Estimating resource selection with count data by Ryan M. Nielson and Hall Sawyer
Summary: Resource selection functions (RSFs) are typically estimated by comparing covariates at a discrete set of “used” locations to those from an “available” set of locations. This RSF approach treats the response as binary and does not account for intensity of use among habitat units where locations were recorded. Advances in global positioning system (GPS) technology allow animal location data to be collected at fine spatiotemporal scales and have increased the size and correlation of data used in RSF analyses. We suggest that a more contemporary approach to analyzing such data is to model intensity of use, which can be estimated for one or more animals by relating the relative frequency of locations in a set of sampling units to the habitat characteristics of those units with count-based regression and, in particular, negative binomial (NB) regression.
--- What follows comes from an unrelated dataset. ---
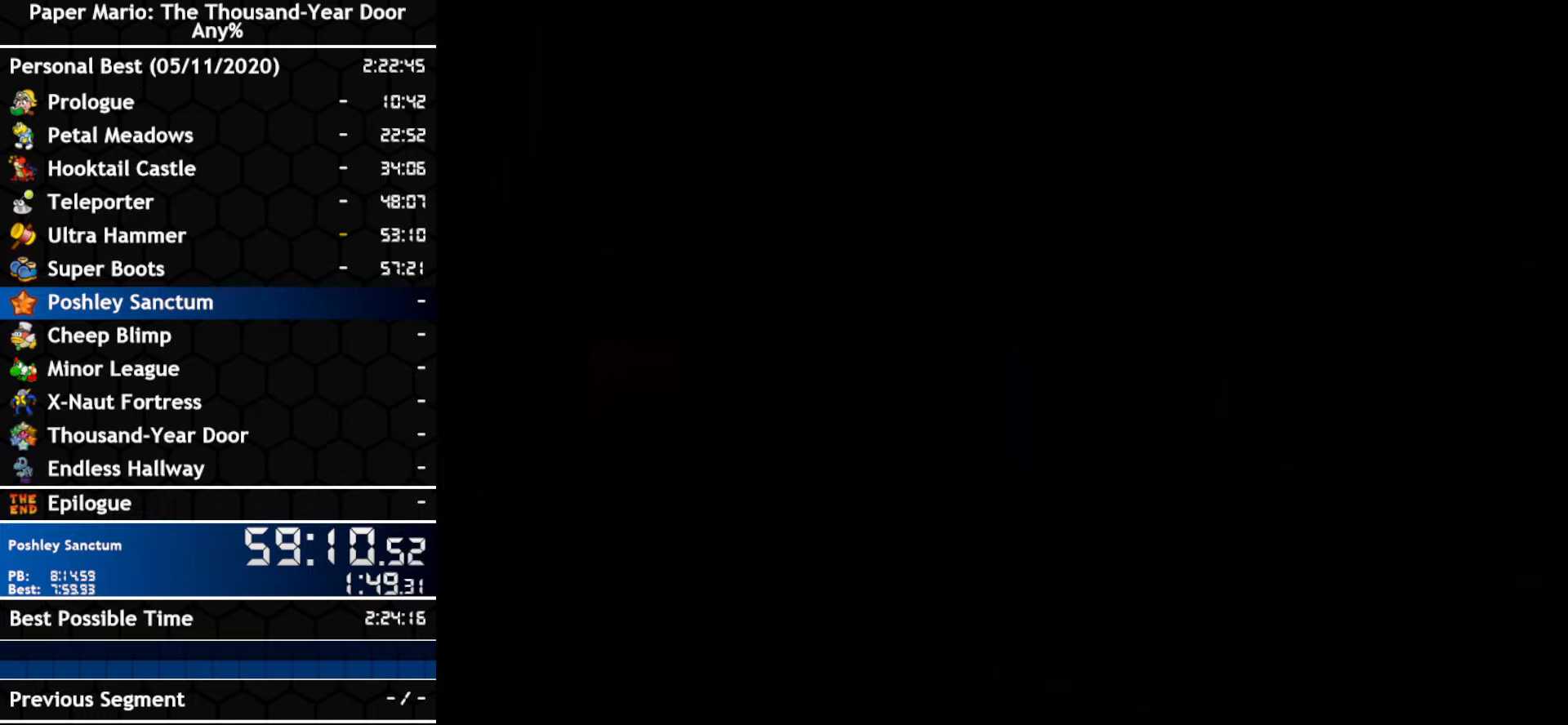
{"buttons": [], "left_stick": "left", "right_stick": "center", "events": []}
We demonstrate this NB RSF approach with location data collected from 10 GPS-collared Rocky Mountain elk (Cervus elaphus) in the Starkey Experimental Forest and Range enclosure. We discuss modeling assumptions and show how RSF estimation with NB regression can easily accommodate contemporary research needs, including: analysis of large GPS data sets, computational ease, accounting for among-animal variation, and interpretation of model covariates. We recommend the NB approach because of its conceptual and computational simplicity, and the fact that estimates of intensity of use are unbiased in the face of temporally correlated animal location data.